= TASK A =
Please condense the paragraph beginning "Anthropogenic climate change has caused" in the coral dataset description into a short list of its main facts.
= TASK B =
Answer these questions from the coral dataset description:
(i) Which coral species does the study examine?
(ii) Across how many degrees of latitude in Western Australia was it studied?
(iii) Under the RCP 8.5 scenario for 2090-2100, which populations were predicted to experience a higher mismatch in genetic composition than those in the inshore Kimberley region?

= GIVEN TEXT =
::::::

Population connectivity and genetic offset in the spawning coral Acropora digitifera in Western Australia

Dataset

Description

Anthropogenic climate change has caused widespread loss of species biodiversity and ecosystem productivity across the globe, particularly on tropical coral reefs. Predicting the future vulnerability of reef-building corals, the foundation species of coral reef ecosystems, is crucial for cost-effective conservation planning in the Anthropocene. In this study, we combine regional population genetic connectivity and seascape analyses to explore patterns of genetic offset (the mismatch of gene-environmental associations under future climate conditions) in Acropora digitifera across 12 degrees of latitude in Western Australia. Our data revealed a pattern of restricted gene flow and limited genetic connectivity among geographically distant reef systems. Environmental association analyses identified a suite of loci strongly associated with the regional temperature variation. These loci helped forecasting future genetic offset in random forest and generalised dissimilarity models. These analyses predicted pronounced differences in the response of different reef systems in Western Australia to rising temperatures. Under the most optimistic future warming predictions (RCP 2.6), we observed a general pattern of increasing genetic offset with latitude. Under the most extreme climate scenario (RCP 8.5 in 2090-2100), coral populations at the Ningaloo World Heritage Area were predicted to experience a higher mismatch in genetic composition, compared to populations in the inshore Kimberley region. The study suggest complex and spatially heterogeneous patterns of climate-change vulnerability in coral populations across Western Australia, reinforcing the notion that regionally tailored conservation efforts will be most effective at managing coral reef resilience into the future.

::::::

[Records from a data source]
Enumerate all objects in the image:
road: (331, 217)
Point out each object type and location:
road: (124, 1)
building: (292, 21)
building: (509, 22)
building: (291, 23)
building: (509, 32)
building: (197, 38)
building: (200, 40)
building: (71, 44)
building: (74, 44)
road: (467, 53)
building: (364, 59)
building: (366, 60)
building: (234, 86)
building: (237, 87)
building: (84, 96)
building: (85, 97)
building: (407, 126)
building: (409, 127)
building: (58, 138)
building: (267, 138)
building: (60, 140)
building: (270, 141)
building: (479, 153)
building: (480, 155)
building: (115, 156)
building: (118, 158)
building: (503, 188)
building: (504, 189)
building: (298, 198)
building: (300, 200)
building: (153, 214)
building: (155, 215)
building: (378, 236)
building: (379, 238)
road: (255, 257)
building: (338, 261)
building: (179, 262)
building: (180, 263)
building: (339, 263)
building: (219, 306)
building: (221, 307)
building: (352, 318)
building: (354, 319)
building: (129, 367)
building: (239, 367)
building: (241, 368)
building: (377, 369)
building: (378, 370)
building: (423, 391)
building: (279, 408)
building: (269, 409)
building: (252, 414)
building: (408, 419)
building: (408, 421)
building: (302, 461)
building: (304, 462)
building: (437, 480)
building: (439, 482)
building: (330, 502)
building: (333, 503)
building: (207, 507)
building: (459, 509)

::::::

= WRITTEN REPLY A =
- Anthropogenic climate change has caused widespread loss of biodiversity and ecosystem productivity, particularly on tropical coral reefs.
- Predicting the vulnerability of reef-building corals is crucial for cost-effective conservation planning.
- The study combines population genetic connectivity and seascape analyses to explore genetic offset in Acropora digitifera across 12 degrees of latitude in Western Australia.
- Gene flow was restricted and genetic connectivity limited among geographically distant reef systems.
- A suite of loci was strongly associated with regional temperature variation and was used in random forest and generalised dissimilarity models to forecast genetic offset.
- Under RCP 2.6, genetic offset generally increased with latitude.
- Under RCP 8.5 (2090-2100), Ningaloo World Heritage Area populations were predicted to show a higher mismatch than inshore Kimberley populations.
- Vulnerability patterns are complex and spatially heterogeneous, so regionally tailored conservation efforts are expected to be most effective.

= WRITTEN REPLY B =
(i) Acropora digitifera.
(ii) 12 degrees of latitude.
(iii) Coral populations at the Ningaloo World Heritage Area.